Depending on what you intend to use for waterproofing...If it's going to be normal building paper as a vapor barrier I would take my time and use contact cement or similar to glue the paper to the tub where it meets the framing. Take care to leave enough slack so that when you set the cement board down, it doesn't tear the paper. You can cut off the excess paper after you install the cement board. I would then seal the joint between cement board and tub with silicone caulk before installing tile.

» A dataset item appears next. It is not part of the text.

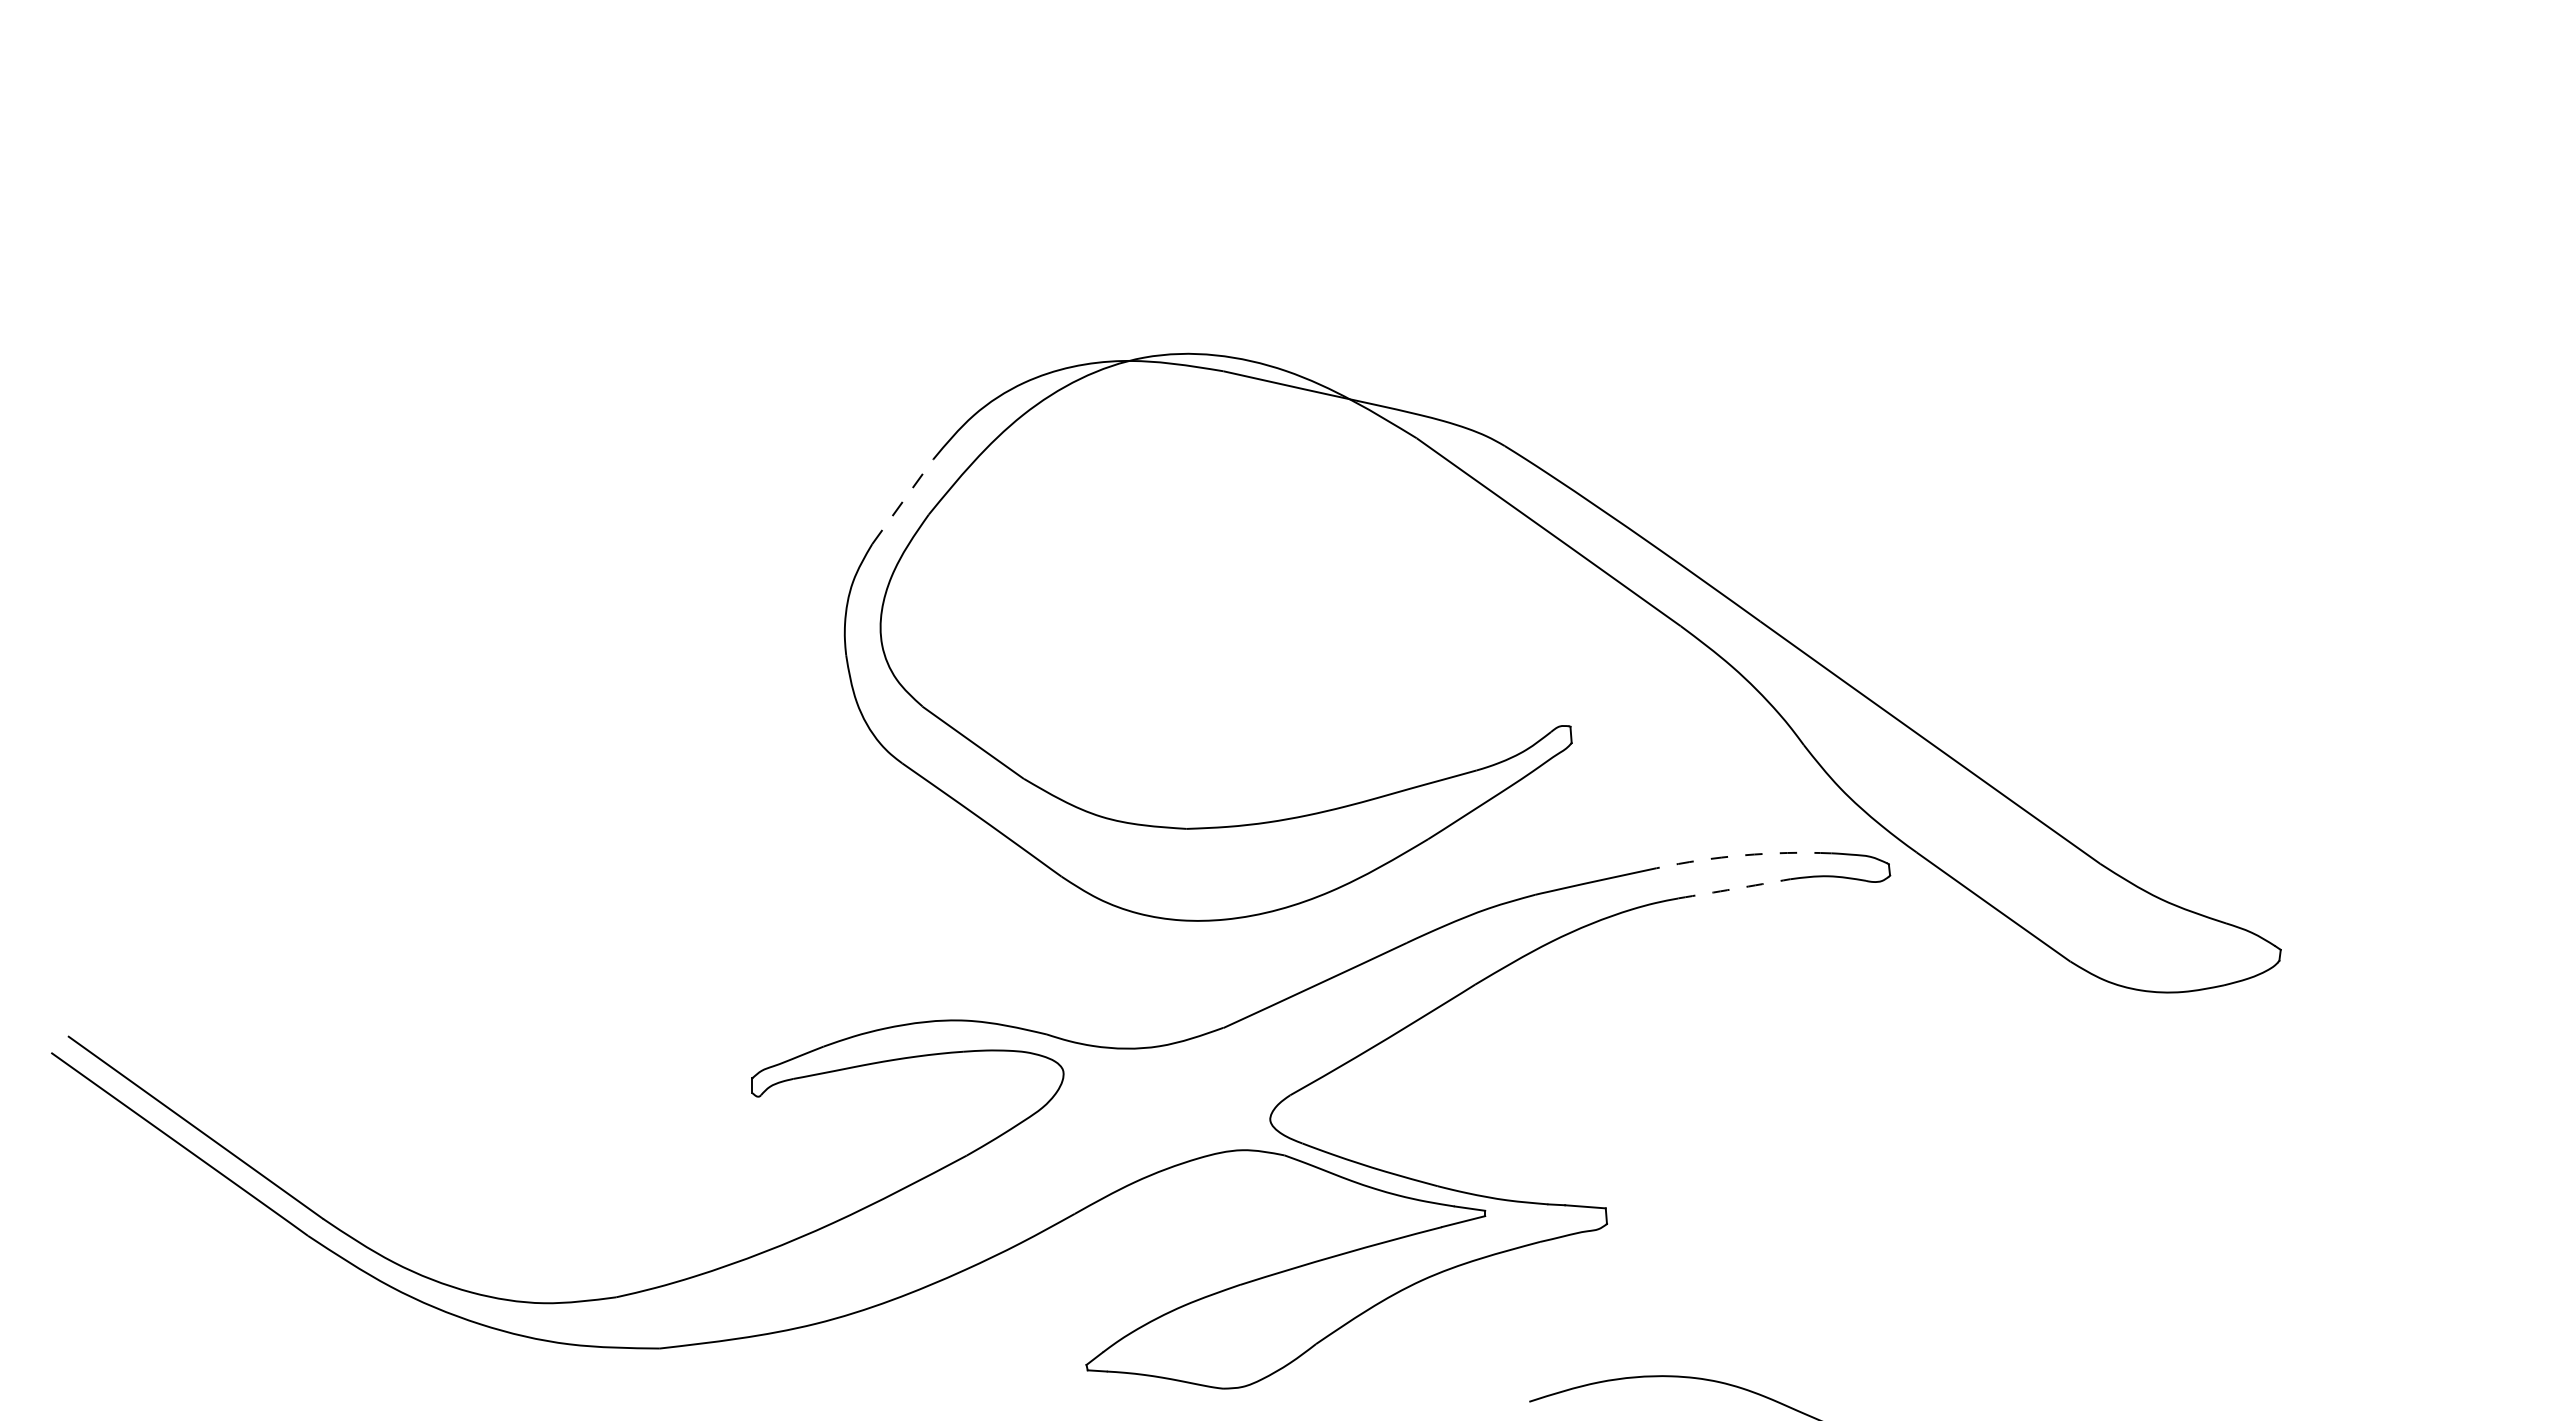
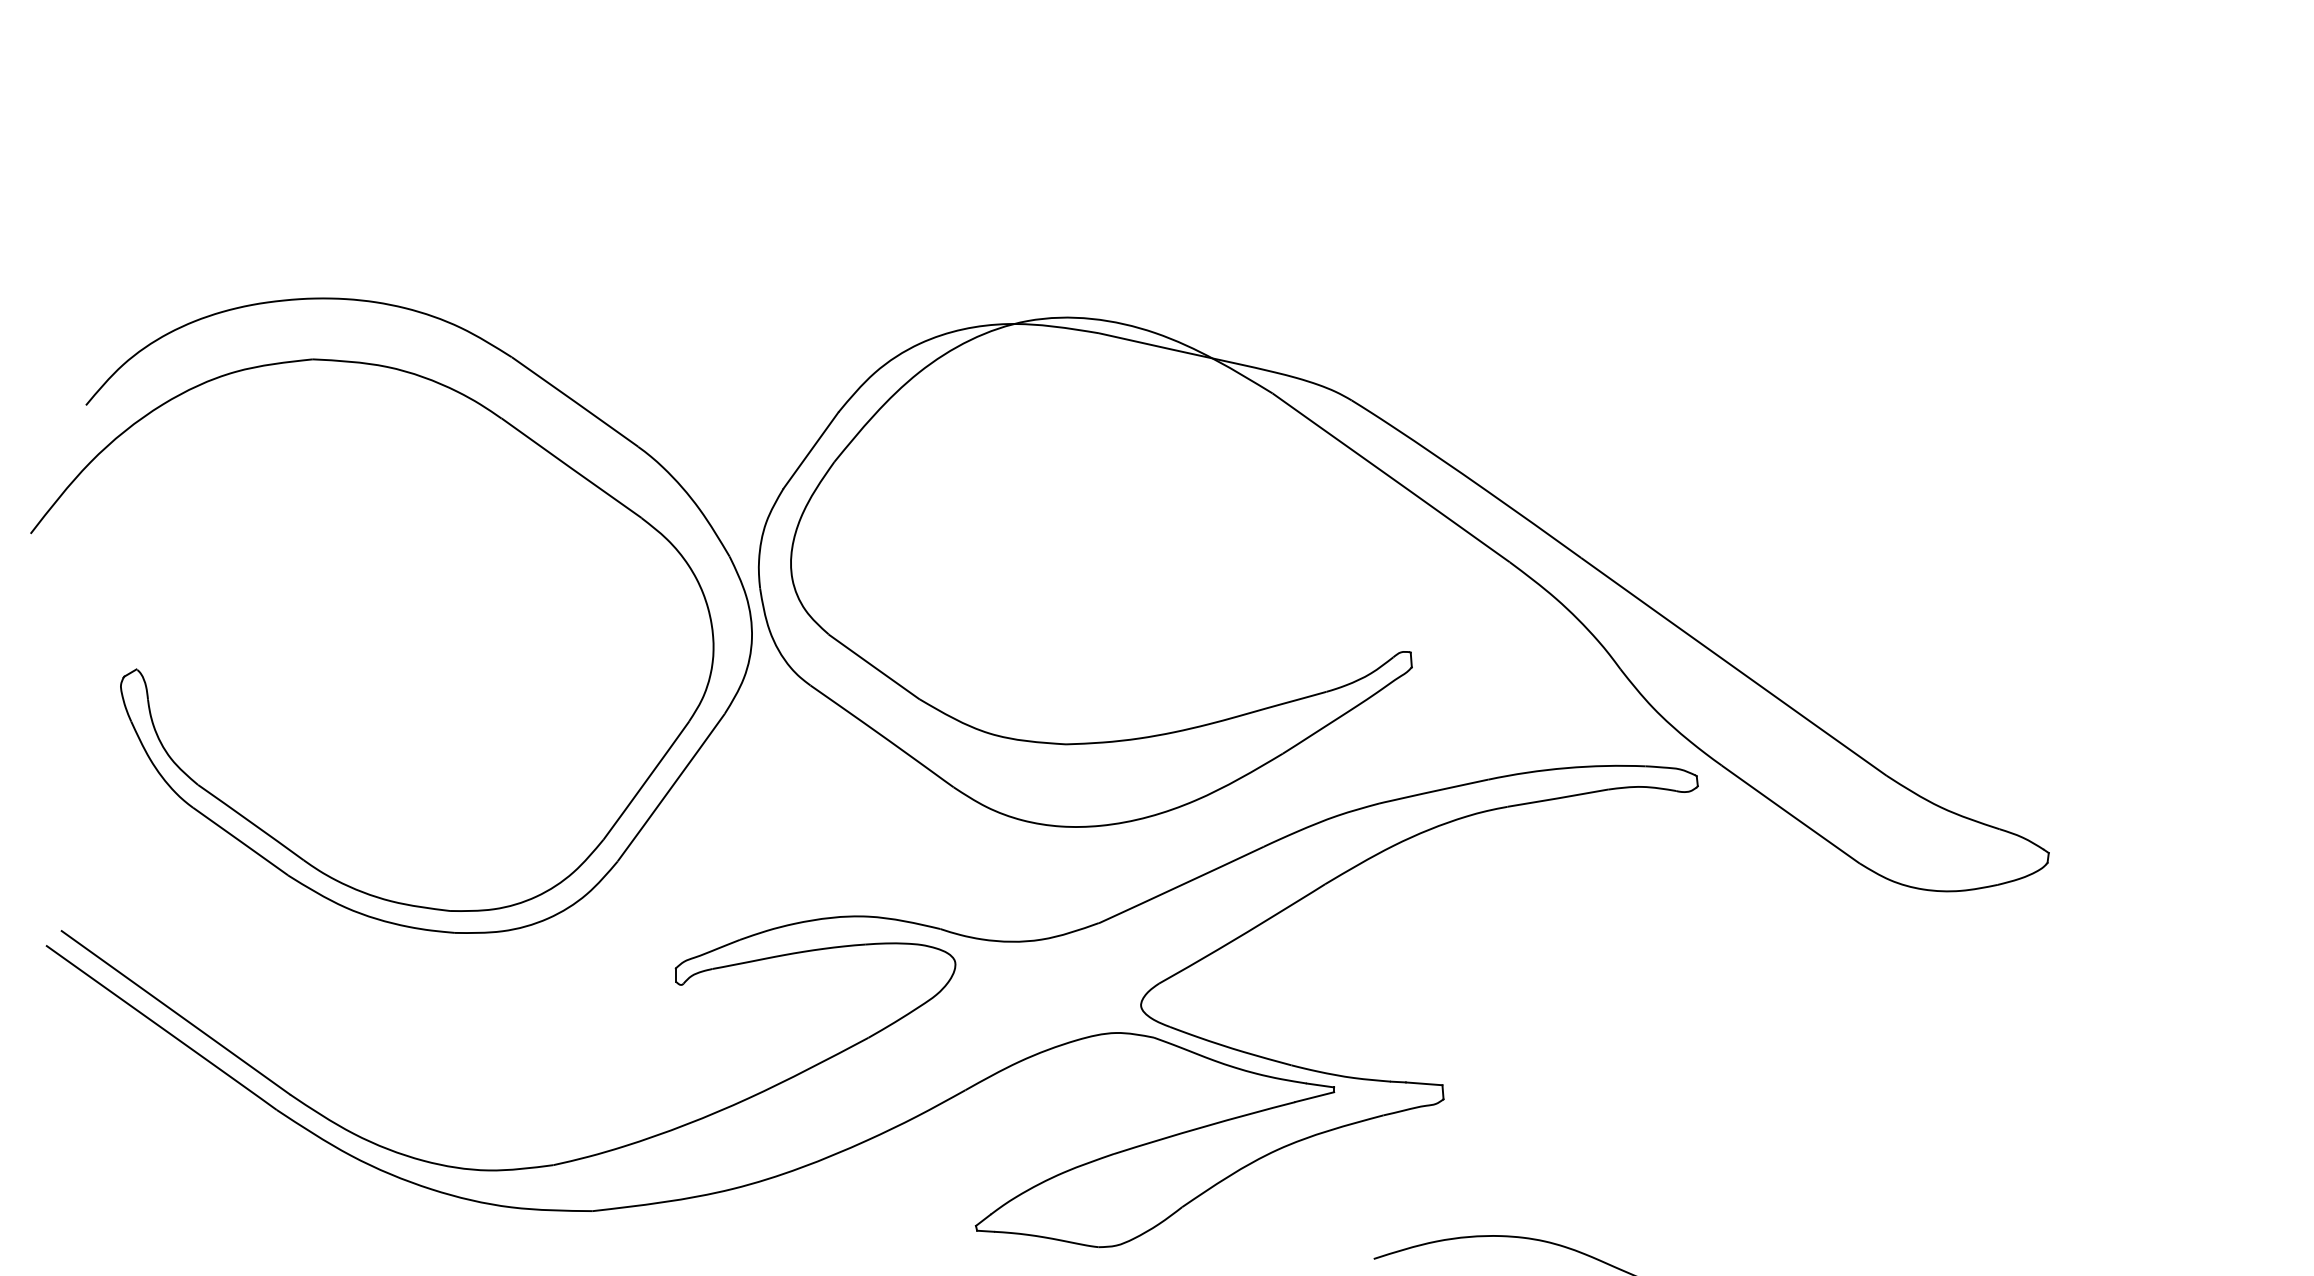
part: (583, 485) -> (524, 435), added
line: (903, 501) -> (811, 450), dashed -> solid
arc: (1743, 855) -> (1566, 768), dashed -> solid
arc: (1734, 888) -> (1558, 797), dashed -> solid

If you are going to use Kerdi, I would do the same thing with it except it goes on OVER the cement board. I would still caulk the cement board first, then glue the Kerdi to the tub with contact cement...then caulk the tile to the tub....keep on top of the tile caulking for the rest of your life.


----------



## Boz (Mar 15, 2008)

> keep on top of the tile caulking for the rest of your life.


Without a flange, this is the key.


----------



## Chris Johnson (Oct 31, 2007)

Purchase a flange kit

Most tub manufacturers make them for situations like this


----------



## Big John (Mar 15, 2008)

Hey everyone!

Thanks for the suggestions. I sure do appreciate it.


----------



## AtlanticWBConst. (May 12, 2006)

Big John,

Look into what Chris Johnson suggested: *Optional Tile Flange Kit* for tubs.

Try this: http://jacuzzi.com/home.php

See Diagram on Page 9 of 32, RIGHT side schematic (PDF file): http://www.jacuzzi.com/pdf/ASTERIA.PDF


----------